Ignoring security implications of software seems to me a bit like sending a cow out into an alligator infested river and expecting it to make it safely to the other side. Read the news. You'll see what I mean. After all, one of the many critical aspects of quality is security. Many software industries can even get into significant legal trouble if the software doesn't properly protect its users. HIPAA protects health records. FERPA protects education records. Imagine if you worked for a company making one of those kinds of software, and sensitive data got out. At that point your company's reputation has been tarnished to a point where recovery will take a very long time, if you can even recover at all - and while you're working on spending a ton of money trying to repair the damage, you also have legal regulators to contend with.

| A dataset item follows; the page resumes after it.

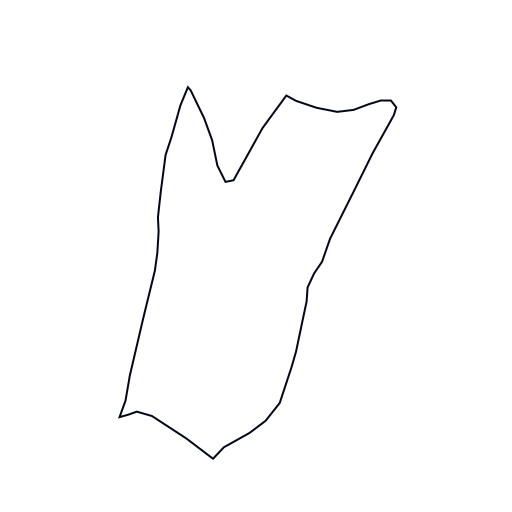 outline of Al-Thawra, Baghdad, Iraq, rotated 343°
{"feature_id": "34846034B91170973982462", "entity_name": "Al-Thawra", "entity_type": "district", "adm_level": 2, "iso_a3": "IRQ", "parent_name": "Iraq", "parent_adm1": "Baghdad", "projection": "equal_earth", "projection_center": [44.467, 33.386], "detail": "fine", "context": "isolated", "style": "outline", "palette": "ink", "viewbox_px": 512, "rotation_deg": 343, "n_neighbors": 0, "source": "geoboundaries", "source_scale": "gbopen_adm2", "svg_char_len": 911}
<svg xmlns="http://www.w3.org/2000/svg" viewBox="0 0 512 512"><g transform="rotate(343 256 256)"><path d="M78.4,370.2L87.8,370.4L96.5,370.0L109.7,378.6L136.0,410.1L155.6,437.3L169.4,429.5L198.1,423.3L217.0,416.4L235.7,403.5L257.2,373.1L266.3,359.2L281.5,331.6L291.2,314.1L296.1,301.2L306.5,289.6L317.5,280.8L331.9,261.1L367.4,223.8L397.8,191.6L429.0,161.6L433.6,154.8L430.5,146.8L420.9,143.8L408.3,143.8L392.1,144.8L375.8,141.9L357.3,132.0L347.1,124.7L339.6,119.3L331.9,111.4L323.3,117.9L315.6,123.6L308.4,129.0L299.6,135.6L295.1,139.9L290.7,144.2L274.0,160.3L261.5,172.3L256.7,177.0L248.5,176.2L245.5,158.3L247.9,132.5L247.2,119.2L246.7,109.1L243.9,91.1L242.7,83.2L242.0,78.6L240.2,74.7L227.8,89.8L210.0,117.5L199.1,132.9L183.8,166.5L176.6,183.2L173.5,190.5L170.0,204.2L162.6,224.1L155.1,240.3L130.0,282.5L100.0,334.1L99.0,336.2L88.9,356.2L78.4,370.2Z" fill="none" stroke="#020617" stroke-width="2"/></g></svg>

The expense of a security breach cannot be ignored, just ask Target. The cost of implementing the best security measures we can on the outset hardly seems like any kind of expense at all when you compare it to the risk of not raking security seriously. How much more likely is it Target wouldn't be in the public's cross-hairs if they had spent $148 million dollars on a security improvement initiative? And they'd have a reputation that didn't include "don't use your credit card to shop there."

Peer Reviews are Critical Too

In essence, the fastest way to get quality is to have someone sitting over your shoulder watching you write every line of code you're writing to get a feature out the door. This assures two things: 1) no one person has all of the knowledge about a given feature 2) the person writing the code will write differently because they know they're being reviewed in real-time. Pair programming gives us the opportunity to have a pilot/co-pilot pattern to work from. But, it's very hard to implement practically - and also very expensive, because you have to have "twice as many" engineers to get the software into production. But - with twice as many engineers, the likelihood of regression happening from any one given check-in goes WAY down.